> **PASSAGE GIVEN**:

▬▬▬▬▬▬▬▬▬▬

Changing a "result": 74.14505494505494, to one decimal place

I’m using a TMP36 and the MEASURING THE TEMPERATURE example. I would like to get the result to 74.1

// -----------------
// Read temperature
// -----------------

// Create a variable that will store the temperature value
double temperature = 0.0;

void setup()
{
  // Register a Spark variable here
  Spark.variable("temperature", &temperature, DOUBLE);

  // Connect the temperature sensor to A7 and configure it
  // to be an input
  pinMode(A7, INPUT);
}

void loop()
{
  int reading = 0;
  double voltage = 0.0;

  // Keep reading the sensor value so when we make an API
  // call to read its value, we have the latest one
  reading = analogRead(A7);

  // The returned value from the Core is going to be in the range from 0 to 4095
  // Calculate the voltage from the sensor reading
  voltage = (reading * 3.3) / 4095;

  // Calculate the temperature and update our static variable
  temperature = (voltage - 0.5) * 100 * 9.0 / 5.0 + 32; // 
  
}

C++11 comes along with some neat math functions, one of them being round.
To use it as you wished, just add following after you set the temperature:

temperature = round(temperature*10)/10;

It will shift the original value by one decimal, round it, shift it back - result: rounded double with one digit precision!

Enjoy! :sunflower:

2 Likes

Thanks that works my coding skills are little to none.

@rastapasta 's solution is perfect and can be used wherever rounding is required.

But just for completeness - if someone else should happen to drive by this thread - I’d like to mention two more solutions, depending on the respective needs.

One is the easiest mathematical approach. Just add 0.5 and then truncate away the decimal places. To achieve a round after the 0.1 place, you’d again do what @rastapasta said: multiply-divide by ten.
This is good if you are doing some mathematical operations beforehand anyway, then you can incorporate that quite easily and thus save some processing cycles.

▬▬▬▬▬▬▬▬▬▬

> **DATA SHOWN**:

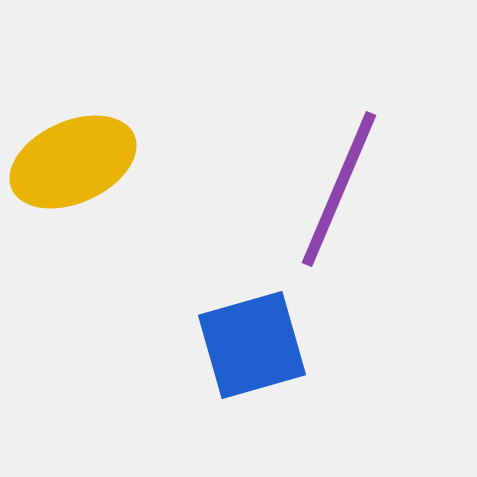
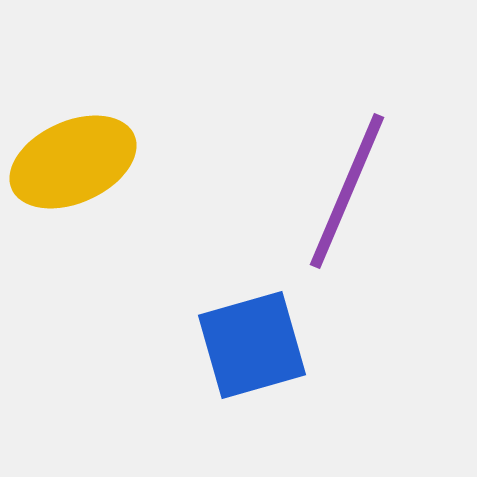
purple line: moved 8 px right, 2 px down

▬▬▬▬▬▬▬▬▬▬

> **REQUIRED TASKS**:
1 > In the forum thread on rounding, rewrite the paragraph that begins "One is the easiest mathematical approach" as a short list, keeping its main facts.
2 > Decide whether each statement agrees with the forum thread on rounding, answering yes or no and quoting the deciding words.
(a) The temperature sensor is connected to A7.
(b) The round function comes with C++11.
(c) The value returned from the Core ranges from 0 to 1023.
3 > According to the forum thread on rounding, which temperature sensor is the poster using?

> **TASK-BY-TASK RESULTS**:
1 >
- Add 0.5, then truncate the decimal places.
- To round after the 0.1 place, multiply and divide by ten.
- This suits cases where mathematical operations are already done beforehand, since it can be folded into them and saves processing cycles.

2 >
(a) Yes: "Connect the temperature sensor to A7"
(b) Yes: "C++11 comes along with some neat math functions, one of them being round."
(c) No: "The returned value from the Core is going to be in the range from 0 to 4095"

3 > A TMP36.